“No political will” for JPL
In 2005 Colombia introduced the Justice and Peace Law (JPL) in an effort to combat the problem of paramilitary groups rampant in the country. The law offers fighters lenient penalties for human rights abuses in return for voluntary demobilisation. Michael Reed-Hurtado is Head of Office at the International Center for Transitional Justice in Colombia. He spoke to the IJT’s Frank Petit about how the law is working.
How many trials have taken place since the JPL was introduced?

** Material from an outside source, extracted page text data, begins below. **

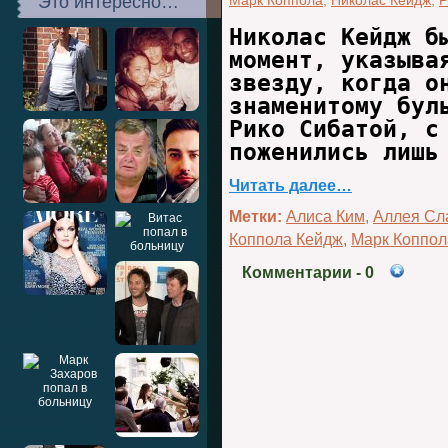
Это интересно…
Марк Коппола
,
Николас Кейдж
,
Р
Николас Кейдж б
момент, указыва
звезду, когда о
знаменитому бул
Рико Сибатой, с
поженились лишь
Читать далее…
Метки:
Алиса Ким
,
Аллея Сл
Коппола Кейдж
,
Марк Коппол
Комментарии
- 0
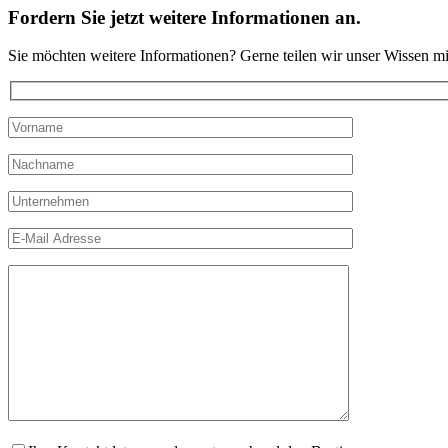
Fordern Sie jetzt weitere Informationen an.
Sie möchten weitere Informationen? Gerne teilen wir unser Wissen mi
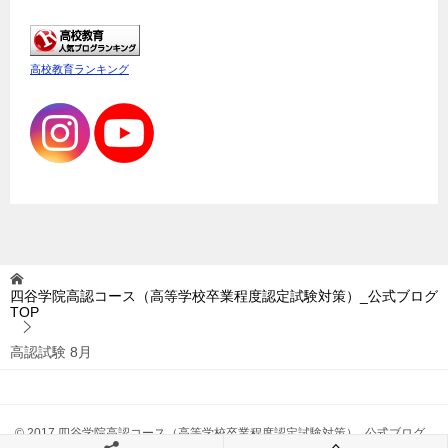
高校教育ランキング
四谷学院高認コース（高等学校卒業程度認定試験対策）_公式ブログ
TOP
高認試験 8月
© 2017 四谷学院高認コース（高等学校卒業程度認定試験対策）_公式ブログ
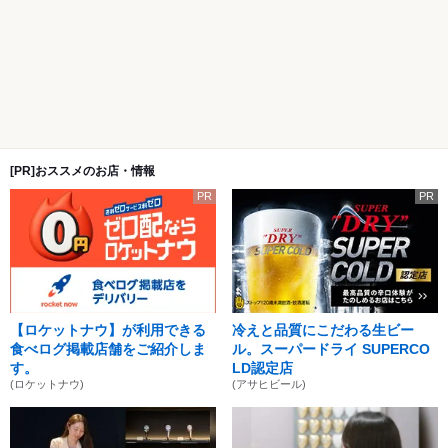
[PR]おススメのお店・情報
PR
PR
【ロケットナウ】が利用できる
冷えと品質にこだわる生ビー
食べログ掲載店舗をご紹介しま
ル。スーパードライ SUPERCO
す。
LD認定店
(ロケットナウ)
(アサヒビール)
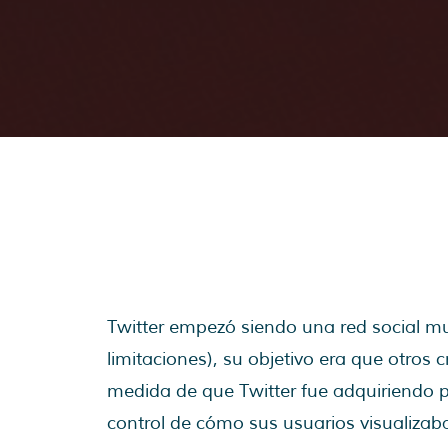
Twitter empezó siendo una red social muy 
limitaciones), su objetivo era que otros
medida de que Twitter fue adquiriendo p
control de cómo sus usuarios visualizab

Only one trial took place, and it was annulled! There are ongoing depositions by 650 of the demobilized paramilitary that have not ended in a successful way. The Supreme Court, in both annulling the first trial and responding to an interlocutory appeal on a secondary case, has told the office of the prosecutor that they need to have a coherent and consistent approach to their investigation task in the JPL process. But to date, the balance is extremely negative.
For what reasons?
Multiple issues. First, the executive power provided a list of names to the office of the prosecutor in a very disorderly fashion. Initially 2,065, currently 3,854. It is a real structural issue that there isn’t a strategic decision on who the prosecutor should or should not prosecute . Secondly, in practice there is a lot of improvisation, largely because all the institutions of the criminal justice system were not at all ready to assume the mass nature of the crimes that were perpetrated.